Performance Anxiety in Sport: Why It Happens and How to Manage It

Your heart is hammering. Your legs feel heavy. Your mouth is dry. The warm-up felt fine, but now, standing here, about to actually do it, your body is doing something completely different to what you need it to do.

This is performance anxiety. And if you’ve competed at any level, you’ve felt some version of it.

It’s worth being clear about what it actually is. Performance anxiety isn’t the same as nerves. Everyone gets nervous before competition. That low-level anticipation is normal, and often useful. Performance anxiety is what happens when that response tips into something that actively gets in the way: the racing thoughts, the muscle tension, the feeling that your body belongs to someone else.

It’s also not the same as having a mental health problem. Performance anxiety is a specific response to a specific situation: the high-stakes, publicly evaluated, results-matter environment of competitive sport. It’s your threat response firing in a context it wasn’t originally designed for.


Why your body does this

A 3D rendered illustration of a human brain against a purple gradient background.

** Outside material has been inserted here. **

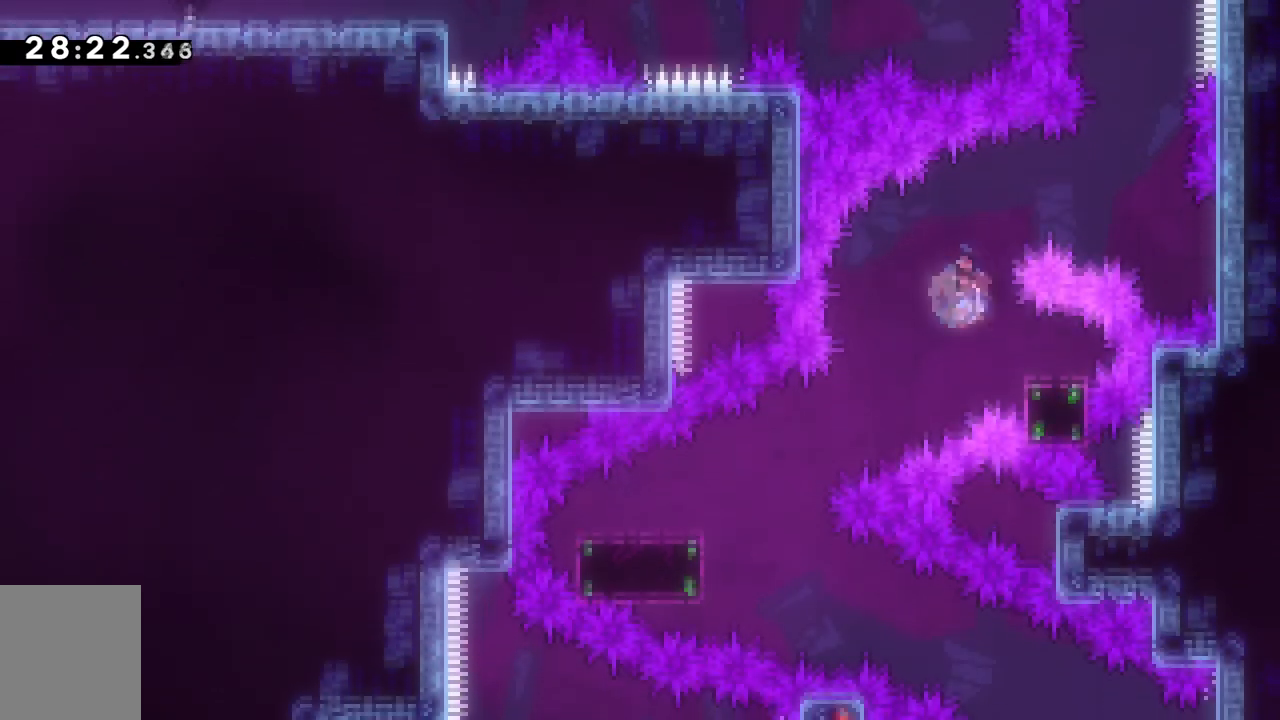
{"keys": ["a", "dash", "s"], "events": [[100, "a", "down"], [100, "space", "down"], [133, "d", "up"], [133, "dash", "up"], [183, "dash", "down"], [250, "space", "up"], [350, "dash", "up"], [417, "dash", "down"]]}
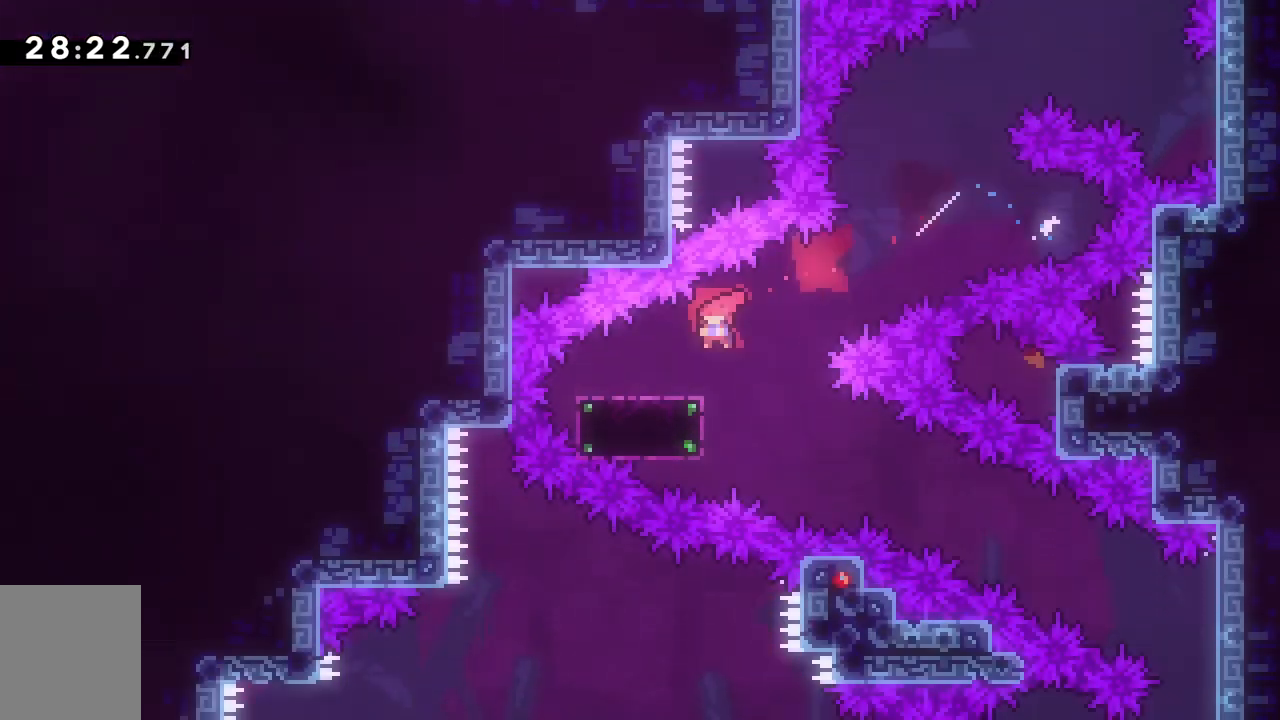
{"keys": ["d"], "events": [[67, "a", "up"], [67, "d", "down"], [117, "dash", "up"], [117, "space", "down"], [150, "dash", "down"], [317, "space", "up"], [384, "dash", "up"], [484, "s", "up"]]}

When your brain reads a situation as threatening, a final, a penalty, a decisive race, it triggers the same stress response it would for a physical danger. Research by Dickerson and Kemeny (2004), across 208 studies, established that tasks involving social evaluation, where your performance is publicly judged, produce the largest and most reliable stress responses of all. Sport is the definition of social evaluation. Your brain reads all of it as threat.

Here is what that looks like, step by step.

1. Amygdala activation (threat detection)

  • The amygdala rapidly interprets the situation (e.g., competition, crowd, pressure) as a threat rather than a challenge.
  • This triggers the fight-or-flight response.

Result: you feel fear, tension, and urgency.

2. Prefrontal cortex disruption (thinking brain impaired)

  • The prefrontal cortex (responsible for decision-making, focus, and control) becomes less efficient.
  • This is sometimes called “amygdala hijack”, a term coined by Daniel Goleman in Emotional Intelligence (1995).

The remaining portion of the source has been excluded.